## Problem to work on
Return every line of the records, exact and in full, until you have returned the line with "# Keycloak Entity Resolution Service", and include none of the pictures.

## Data for this exercise
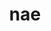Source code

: ---
category: 3-letters
denotation: null
name: nae
reference_link: https://www.etymonline.com/word/nae
root_language: null
root_name: null
title: nae
type: free
word_sums:
- respelling: nae
  sum: 'Nae + '
---
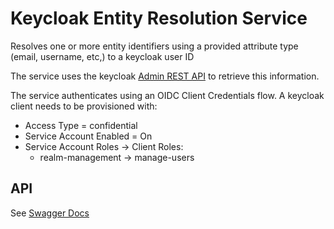 # Keycloak Entity Resolution Service

Resolves one or more entity identifiers using a provided attribute type  (email, username, etc,) to a keycloak user ID

The service uses the keycloak [Admin REST API](https://www.keycloak.org/docs-api/18.0/rest-api/index.html) to retrieve this information.

The service authenticates using an OIDC Client Credentials flow.  A keycloak client needs to be provisioned with:
- Access Type = confidential
- Service Account Enabled = On
- Service Account Roles -> Client Roles:
  -  realm-management -> manage-users

## API
See [Swagger Docs](./docs/swagger.yaml)  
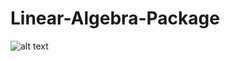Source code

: # Linear-Algebra-Package
![alt text](https://github.com/xhapa/Linear-Algebra-Package/blob/master/img/addition.gif "Matrix definition")
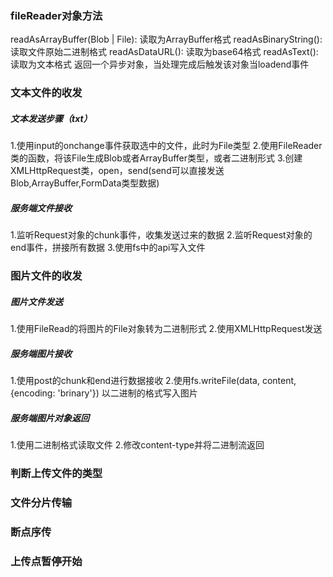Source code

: ### fileReader对象方法
readAsArrayBuffer(Blob | File): 读取为ArrayBuffer格式
readAsBinaryString(): 读取文件原始二进制格式
readAsDataURL(): 读取为base64格式
readAsText(): 读取为文本格式
返回一个异步对象，当处理完成后触发该对象当loadend事件


### 文本文件的收发
##### 文本发送步骤（txt）
1.使用input的onchange事件获取选中的文件，此时为File类型
2.使用FileReader类的函数，将该File生成Blob或者ArrayBuffer类型，或者二进制形式
3.创建XMLHttpRequest类，open，send(send可以直接发送Blob,ArrayBuffer,FormData类型数据)
##### 服务端文件接收
1.监听Request对象的chunk事件，收集发送过来的数据
2.监听Request对象的end事件，拼接所有数据
3.使用fs中的api写入文件

### 图片文件的收发
##### 图片文件发送
1.使用FileRead的将图片的File对象转为二进制形式
2.使用XMLHttpRequest发送
##### 服务端图片接收
1.使用post的chunk和end进行数据接收
2.使用fs.writeFile(data, content, {encoding: 'brinary'}) 以二进制的格式写入图片
##### 服务端图片对象返回
1.使用二进制格式读取文件
2.修改content-type并将二进制流返回

### 判断上传文件的类型
### 文件分片传输
### 断点序传
### 上传点暂停开始
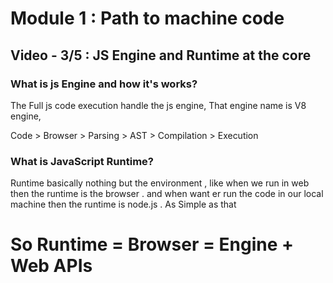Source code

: # Module 1 : Path to machine code

## Video - 3/5 : JS Engine and Runtime at the core

### What is js Engine and how it's works?

The Full js code execution handle the js engine, That engine name is V8 engine,

Code > Browser > Parsing > AST > Compilation > Execution

### What is JavaScript Runtime?

Runtime basically nothing but the environment , like when we run in web then the runtime is the browser .
and when want er run the code in our local machine then the runtime is node.js . As Simple as that

# So Runtime = Browser = Engine + Web APIs
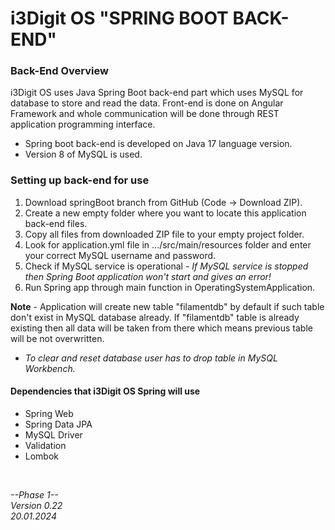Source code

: # i3Digit OS "SPRING BOOT BACK-END"

### Back-End Overview

i3Digit OS uses Java Spring Boot back-end part which uses MySQL for database to store and read the data. Front-end is done on Angular Framework and whole communication will be done through REST application programming interface.

- Spring boot back-end is developed on Java 17 language version.
- Version 8 of MySQL is used.

### Setting up back-end for use

1. Download springBoot branch from GitHub (Code -> Download ZIP).
2. Create a new empty folder where you want to locate this application back-end files.
3. Copy all files from downloaded ZIP file to your empty project folder.
4. Look for application.yml file in .../src/main/resources folder and enter your correct MySQL username and password. 
5. Check if MySQL service is operational - *If MySQL service is stopped then Spring Boot application won't start and gives an error!*
6. Run Spring app through main function in OperatingSystemApplication. 

**Note** - Application will create new table "filamentdb" by default if such table don't exist 
in MySQL database already. If "filamentdb" table is already existing then all data will be taken 
from there which means previous table will be not overwritten. <br>
- *To clear and reset database user has to drop table in MySQL Workbench.*

#### Dependencies that i3Digit OS Spring will use

- Spring Web
- Spring Data JPA
- MySQL Driver
- Validation
- Lombok

<br>

*--Phase 1--* <br>
*Version 0.22* <br>
*20.01.2024*
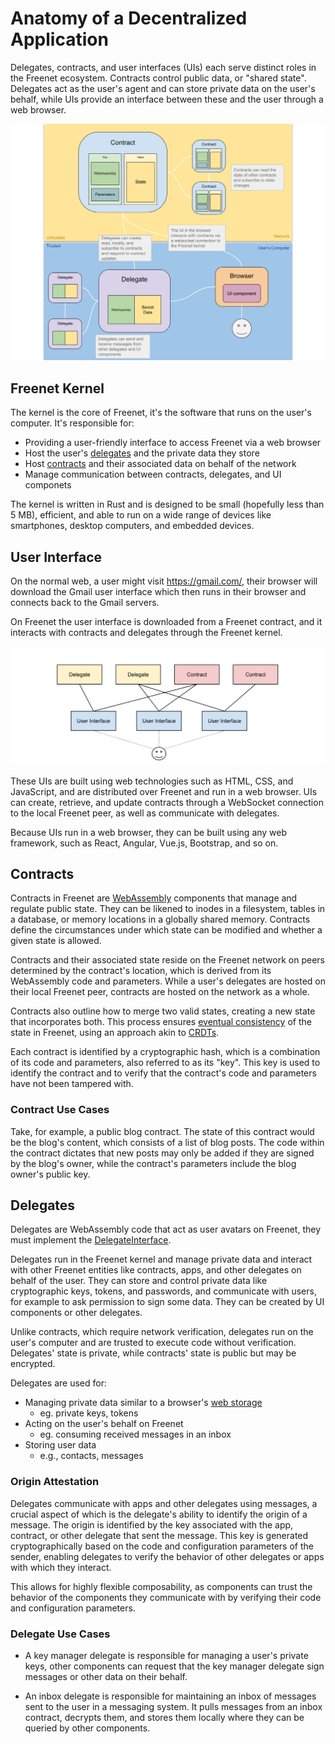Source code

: # Anatomy of a Decentralized Application

Delegates, contracts, and user interfaces (UIs) each serve distinct roles in the
Freenet ecosystem. Contracts control public data, or "shared state". Delegates
act as the user's agent and can store private data on the user's behalf, while
UIs provide an interface between these and the user through a web browser.

![Architectural Primitives Diagram](components.svg)

## Freenet Kernel

The kernel is the core of Freenet, it's the software that runs on the user's
computer. It's responsible for:

* Providing a user-friendly interface to access Freenet via a web browser
* Host the user's [delegates](#delegates) and the private data they store
* Host [contracts](#contracts) and their associated data on behalf of the network
* Manage communication between contracts, delegates, and UI componets

The kernel is written in Rust and is designed to be small (hopefully less than 5
MB), efficient, and able to run on a wide range of devices like smartphones, desktop
computers, and embedded devices.

## User Interface

On the normal web, a user might visit https://gmail.com/, their browser
will download the Gmail user interface which then runs in their browser and connects
back to the Gmail servers. 

On Freenet the user interface is downloaded from a Freenet contract, and it
interacts with contracts and delegates through the Freenet kernel.

![Delegate, Contrat, and UI Diagram](ui_delegate_contract.svg)

These UIs are built using web technologies such as HTML, CSS, and JavaScript,
and are distributed over Freenet and run in a web browser. UIs can create,
retrieve, and update contracts through a WebSocket connection to the local
Freenet peer, as well as communicate with delegates. 

Because UIs run in a web browser, they can be built using any web framework,
such as React, Angular, Vue.js, Bootstrap, and so on. 


## Contracts

Contracts in Freenet are [WebAssembly](https://webassembly.org) components that
manage and regulate public state. They can be likened to inodes in a filesystem,
tables in a database, or memory locations in a globally shared memory. Contracts
define the circumstances under which state can be modified and whether a given
state is allowed.

Contracts and their associated state reside on the Freenet network on peers
determined by the contract's location, which is derived from its WebAssembly
code and parameters. While a user's delegates are hosted on their local Freenet
peer, contracts are hosted on the network as a whole.

Contracts also outline how to merge two valid states, creating a new state that
incorporates both. This process ensures [eventual
consistency](https://en.wikipedia.org/wiki/Eventual_consistency) of the state in
Freenet, using an approach akin to
[CRDTs](https://en.wikipedia.org/wiki/Conflict-free_replicated_data_type).

Each contract is identified by a cryptographic hash, which is a combination of
its code and parameters, also referred to as its "key". This key is used to
identify the contract and to verify that the contract's code and parameters have
not been tampered with.

### Contract Use Cases

Take, for example, a public blog contract. The state of this contract would be
the blog's content, which consists of a list of blog posts. The code within the
contract dictates that new posts may only be added if they are signed by the
blog's owner, while the contract's parameters include the blog owner's public
key.


## Delegates

Delegates are WebAssembly code that act as user avatars on Freenet, they
must implement the [DelegateInterface](https://github.com/freenet/locutus/blob/b1e59528eaeba31c7f09881594d19347de60e8cd/crates/locutus-stdlib/src/delegate_interface.rs#L121).

Delegates run in the Freenet kernel and manage private data and interact with
other Freenet entities like contracts, apps, and other delegates on behalf of
the user. They can store and control private data like cryptographic keys,
tokens, and passwords, and communicate with users, for example to ask permission
to sign some data. They can be created by UI components or other delegates.

Unlike contracts, which require network verification, delegates run on the
user's computer and are trusted to execute code without verification. Delegates'
state is private, while contracts' state is public but may be encrypted.

Delegates are used for:
- Managing private data similar to a browser's [web
  storage](https://en.wikipedia.org/wiki/Web_storage)
  - eg. private keys, tokens
- Acting on the user's behalf on Freenet
  - eg. consuming received messages in an inbox
- Storing user data
  - e.g., contacts, messages

### Origin Attestation

Delegates communicate with apps and other delegates using messages, a crucial
aspect of which is the delegate's ability to identify the origin of a message.
The origin is identified by the key associated with the app, contract, or other
delegate that sent the message. This key is generated cryptographically based on
the code and configuration parameters of the sender, enabling delegates to
verify the behavior of other delegates or apps with which they interact.

This allows for highly flexible composability, as components can trust the
behavior of the components they communicate with by verifying their code and
configuration parameters.

### Delegate Use Cases

* A key manager delegate is responsible for managing a user's private keys,
  other components can request that the key manager delegate sign messages
  or other data on their behalf.

* An inbox delegate is responsible for maintaining an inbox of messages sent to
  the user in a messaging system. It pulls messages from an inbox contract,
  decrypts them, and stores them locally where they can be queried by other
  components.
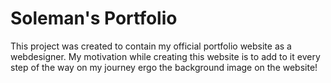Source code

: # Soleman's Portfolio
This project was created to contain my official portfolio website as a webdesigner. My motivation while creating this website is to add to it every step of the way on my journey ergo the background image on the website! 
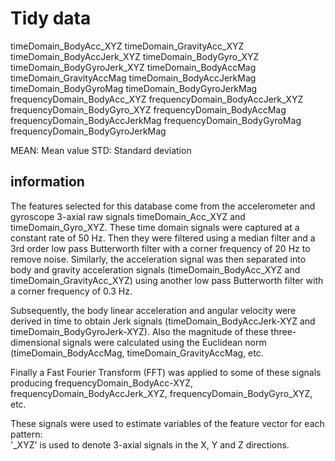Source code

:# Tidy data
timeDomain_BodyAcc_XYZ
timeDomain_GravityAcc_XYZ
timeDomain_BodyAccJerk_XYZ
timeDomain_BodyGyro_XYZ
timeDomain_BodyGyroJerk_XYZ
timeDomain_BodyAccMag
timeDomain_GravityAccMag
timeDomain_BodyAccJerkMag
timeDomain_BodyGyroMag
timeDomain_BodyGyroJerkMag
frequencyDomain_BodyAcc_XYZ
frequencyDomain_BodyAccJerk_XYZ
frequencyDomain_BodyGyro_XYZ
frequencyDomain_BodyAccMag
frequencyDomain_BodyAccJerkMag
frequencyDomain_BodyGyroMag
frequencyDomain_BodyGyroJerkMag

MEAN: Mean value
STD: Standard deviation

## information
The features selected for this database come from the accelerometer and gyroscope 3-axial raw signals timeDomain_Acc_XYZ and timeDomain_Gyro_XYZ.
These time domain signals were captured at a constant rate of 50 Hz.
Then they were filtered using a median filter and a 3rd order low pass Butterworth filter with a corner frequency of 20 Hz to remove noise.
Similarly, the acceleration signal was then separated into body and gravity acceleration signals (timeDomain_BodyAcc_XYZ and timeDomain_GravityAcc_XYZ) using another low pass Butterworth filter with a corner frequency of 0.3 Hz.

Subsequently, the body linear acceleration and angular velocity were derived in time to obtain Jerk signals (timeDomain_BodyAccJerk-XYZ and timeDomain_BodyGyroJerk-XYZ).
Also the magnitude of these three-dimensional signals were calculated using the Euclidean norm (timeDomain_BodyAccMag, timeDomain_GravityAccMag, etc. 

Finally a Fast Fourier Transform (FFT) was applied to some of these signals producing frequencyDomain_BodyAcc-XYZ, frequencyDomain_BodyAccJerk_XYZ, frequencyDomain_BodyGyro_XYZ, etc.

These signals were used to estimate variables of the feature vector for each pattern:  
'_XYZ' is used to denote 3-axial signals in the X, Y and Z directions.

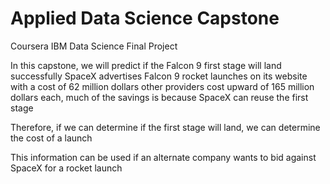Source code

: # Applied Data Science Capstone
Coursera IBM Data Science Final Project

In this capstone, we will predict if the Falcon 9 first stage will land successfully SpaceX
advertises Falcon 9 rocket launches on its website with a cost of 62 million dollars other
providers cost upward of 165 million dollars each, much of the savings is because SpaceX
can reuse the first stage

Therefore, if we can determine if the first stage will land, we can determine the cost of a
launch

This information can be used if an alternate company wants to bid against SpaceX for a
rocket launch

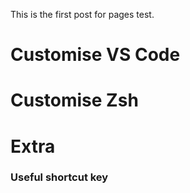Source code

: 
This is the first post for pages test.


# Customise VS Code

# Customise Zsh

# Extra
### Useful shortcut key
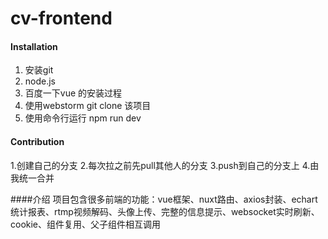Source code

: # cv-frontend


#### Installation

1.  安装git
2.  node.js
3.  百度一下vue 的安装过程
4.  使用webstorm git clone 该项目
5.  使用命令行运行 npm run dev


#### Contribution

1.创建自己的分支
2.每次拉之前先pull其他人的分支
3.push到自己的分支上
4.由我统一合并

####介绍
项目包含很多前端的功能：vue框架、nuxt路由、axios封装、echart统计报表、rtmp视频解码、头像上传、完整的信息提示、websocket实时刷新、cookie、组件复用、父子组件相互调用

## Output below
Source code

: ---
category: 3-letters
denotation: null
name: nae
reference_link: https://www.etymonline.com/word/nae
root_language: null
root_name: null
title: nae
type: free
word_sums:
- respelling: nae
  sum: 'Nae + '
---
 # Keycloak Entity Resolution Service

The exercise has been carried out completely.